*** Passage to read

As you may know from the comic “Asterix and the Chieftain’s Shield”, Gergovia consists of one street, and every inhabitant of the city is a wine salesman. You wonder how this economy works? Simple enough: everyone buys wine from other inhabitants of the city. Every day each inhabitant decides how much wine he wants to buy or sell. Interestingly, demand and supply is always the same, so that each inhabitant gets what he wants.

There is one problem, however: Transporting wine from one house to another results in work. Since all wines are equally good, the inhabitants of Gergovia don’t care which persons they are doing trade with, they are only interested in selling or buying a specific amount of wine. They are clever enough to figure out a way of trading so that the overall amount of work needed for transports is minimized.

In this problem you are asked to reconstruct the trading during one day in Gergovia. For simplicity we will assume that the houses are built along a straight line with equal distance between adjacent houses. Transporting one bottle of wine from one house to an adjacent house results in one unit of work.

Input

The input consists of several test cases.

******
*** Records provided

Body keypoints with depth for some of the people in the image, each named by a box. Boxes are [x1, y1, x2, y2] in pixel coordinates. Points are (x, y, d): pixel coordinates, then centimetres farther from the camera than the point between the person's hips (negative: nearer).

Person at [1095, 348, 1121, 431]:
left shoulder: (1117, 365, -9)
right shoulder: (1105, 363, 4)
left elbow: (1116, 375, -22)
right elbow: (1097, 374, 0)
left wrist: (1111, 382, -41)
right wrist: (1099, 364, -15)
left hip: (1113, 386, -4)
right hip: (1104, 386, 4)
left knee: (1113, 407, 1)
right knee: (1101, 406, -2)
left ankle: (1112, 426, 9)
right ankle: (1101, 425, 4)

******
*** Records provided

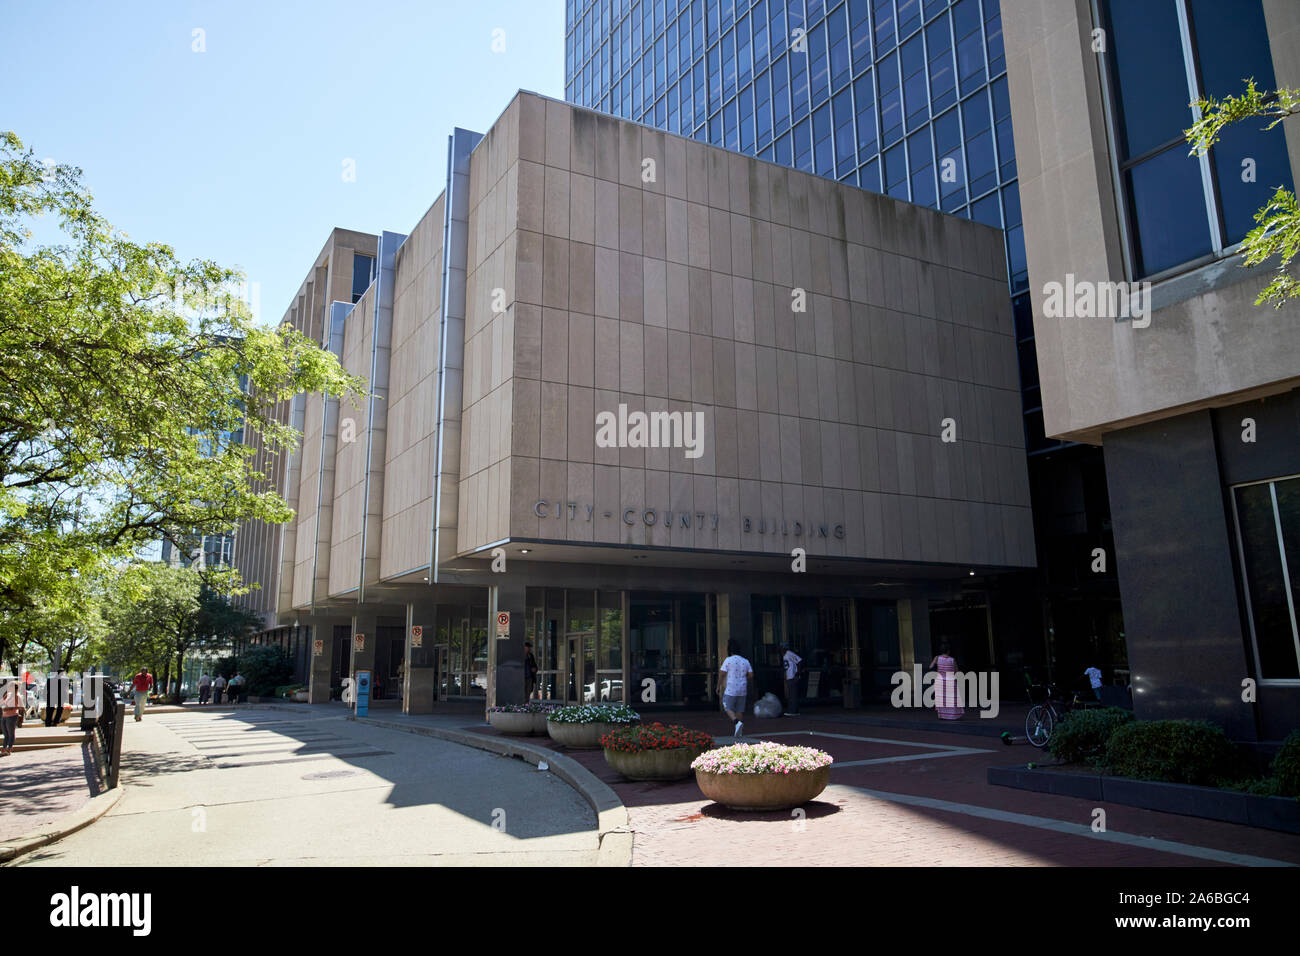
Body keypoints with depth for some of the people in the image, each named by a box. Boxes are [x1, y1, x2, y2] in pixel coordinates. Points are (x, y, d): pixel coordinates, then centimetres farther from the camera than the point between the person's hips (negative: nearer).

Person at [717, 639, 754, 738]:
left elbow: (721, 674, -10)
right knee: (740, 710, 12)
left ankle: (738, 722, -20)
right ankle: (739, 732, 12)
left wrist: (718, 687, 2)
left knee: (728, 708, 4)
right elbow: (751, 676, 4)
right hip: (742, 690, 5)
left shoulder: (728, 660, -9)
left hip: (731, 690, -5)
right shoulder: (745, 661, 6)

******
*** Records provided

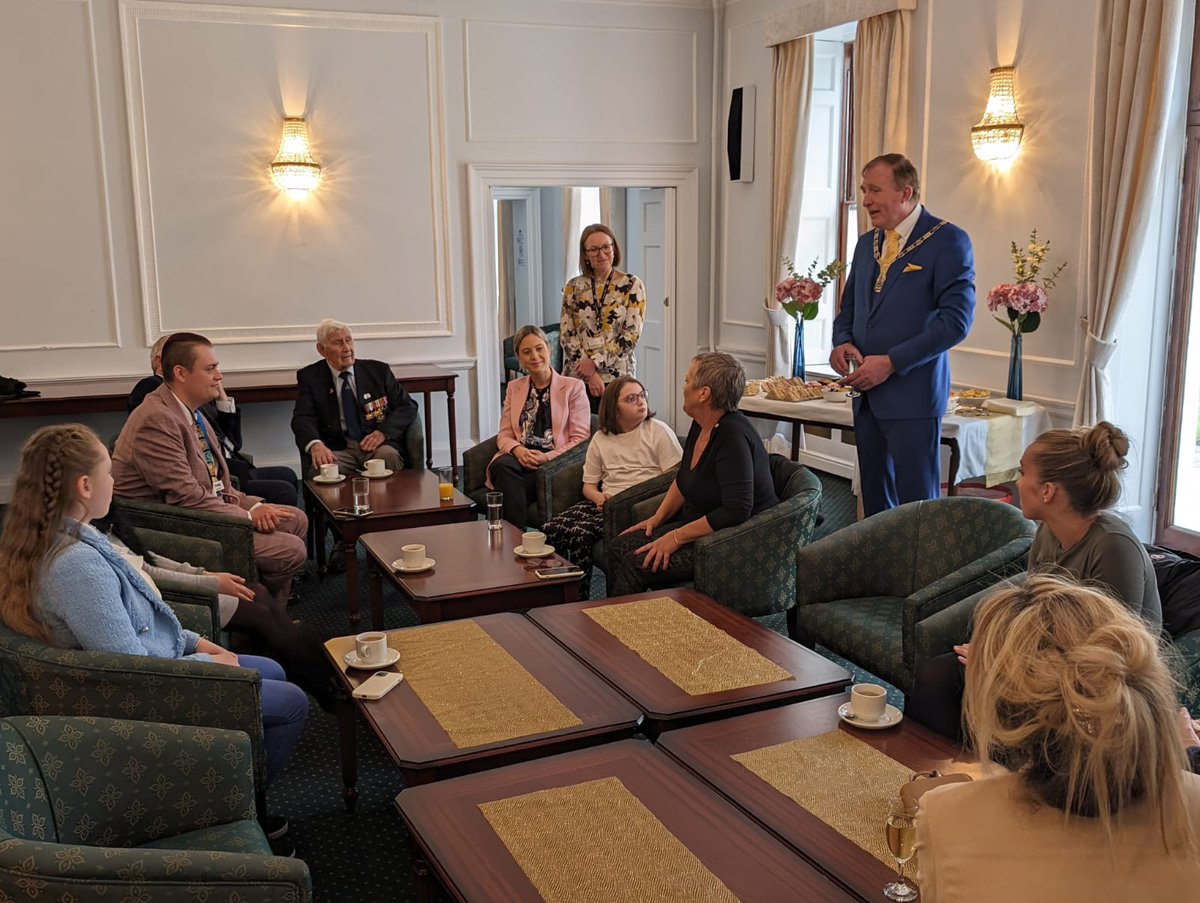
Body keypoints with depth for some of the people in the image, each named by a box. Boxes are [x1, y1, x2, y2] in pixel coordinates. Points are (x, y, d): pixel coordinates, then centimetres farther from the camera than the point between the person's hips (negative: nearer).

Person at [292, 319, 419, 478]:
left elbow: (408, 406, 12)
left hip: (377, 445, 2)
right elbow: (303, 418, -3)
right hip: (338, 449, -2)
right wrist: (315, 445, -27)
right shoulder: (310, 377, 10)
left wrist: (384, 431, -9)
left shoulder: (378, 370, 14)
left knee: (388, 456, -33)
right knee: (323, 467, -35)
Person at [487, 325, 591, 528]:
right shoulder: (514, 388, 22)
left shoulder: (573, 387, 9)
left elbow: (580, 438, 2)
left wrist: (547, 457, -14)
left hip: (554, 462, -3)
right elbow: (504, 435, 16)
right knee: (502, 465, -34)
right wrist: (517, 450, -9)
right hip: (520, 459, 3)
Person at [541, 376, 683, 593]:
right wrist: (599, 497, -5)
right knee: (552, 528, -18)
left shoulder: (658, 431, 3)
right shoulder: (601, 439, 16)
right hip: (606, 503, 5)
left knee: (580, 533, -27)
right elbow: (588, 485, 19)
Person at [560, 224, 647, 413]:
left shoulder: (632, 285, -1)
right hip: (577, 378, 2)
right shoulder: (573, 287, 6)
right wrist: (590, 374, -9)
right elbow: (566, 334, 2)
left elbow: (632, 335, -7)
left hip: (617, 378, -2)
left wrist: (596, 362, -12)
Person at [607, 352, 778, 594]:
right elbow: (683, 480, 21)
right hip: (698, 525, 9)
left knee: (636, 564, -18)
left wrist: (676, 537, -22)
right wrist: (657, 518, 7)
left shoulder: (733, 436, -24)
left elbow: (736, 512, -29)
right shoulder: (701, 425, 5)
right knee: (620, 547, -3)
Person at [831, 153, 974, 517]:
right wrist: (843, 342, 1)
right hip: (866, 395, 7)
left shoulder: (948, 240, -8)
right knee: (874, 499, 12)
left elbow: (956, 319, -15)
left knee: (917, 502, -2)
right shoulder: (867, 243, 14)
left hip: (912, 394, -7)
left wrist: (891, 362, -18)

******

Required work:
a. From the entries, copy out every line from the one containing "right shoulder: (701, 425, 5)" down to the one containing "left knee: (917, 502, -2)", with both of those lines included.
b. Continue the problem statement about wine trading in Gergovia, starting after its last sentence.
These entries are unrelated to the text about wine trading in Gergovia.

Task results:
a.
right shoulder: (701, 425, 5)
right knee: (620, 547, -3)
Person at [831, 153, 974, 517]:
right wrist: (843, 342, 1)
right hip: (866, 395, 7)
left shoulder: (948, 240, -8)
right knee: (874, 499, 12)
left elbow: (956, 319, -15)
left knee: (917, 502, -2)

b.
Each test case starts with the number of inhabitants n (2 ≤ n ≤ 100000). The following line contains n integers ai (−1000 ≤ ai ≤ 1000). If ai ≥ 0, it means that the inhabitant living in the ith house wants to buy ai bottles of wine, otherwise if ai < 0, he wants to sell −ai bottles of wine. You may assume that the numbers ai sum up to 0.

The last test case is followed by a line containing 0.

Output

For each test case print the minimum amount of work units needed so that every inhabitant has his demand fulfilled. You may assume that this number fits into a signed 64-bit integer (in C/C++ you can use the data type “long long” or “__int64”, in JAVA the data type “long”).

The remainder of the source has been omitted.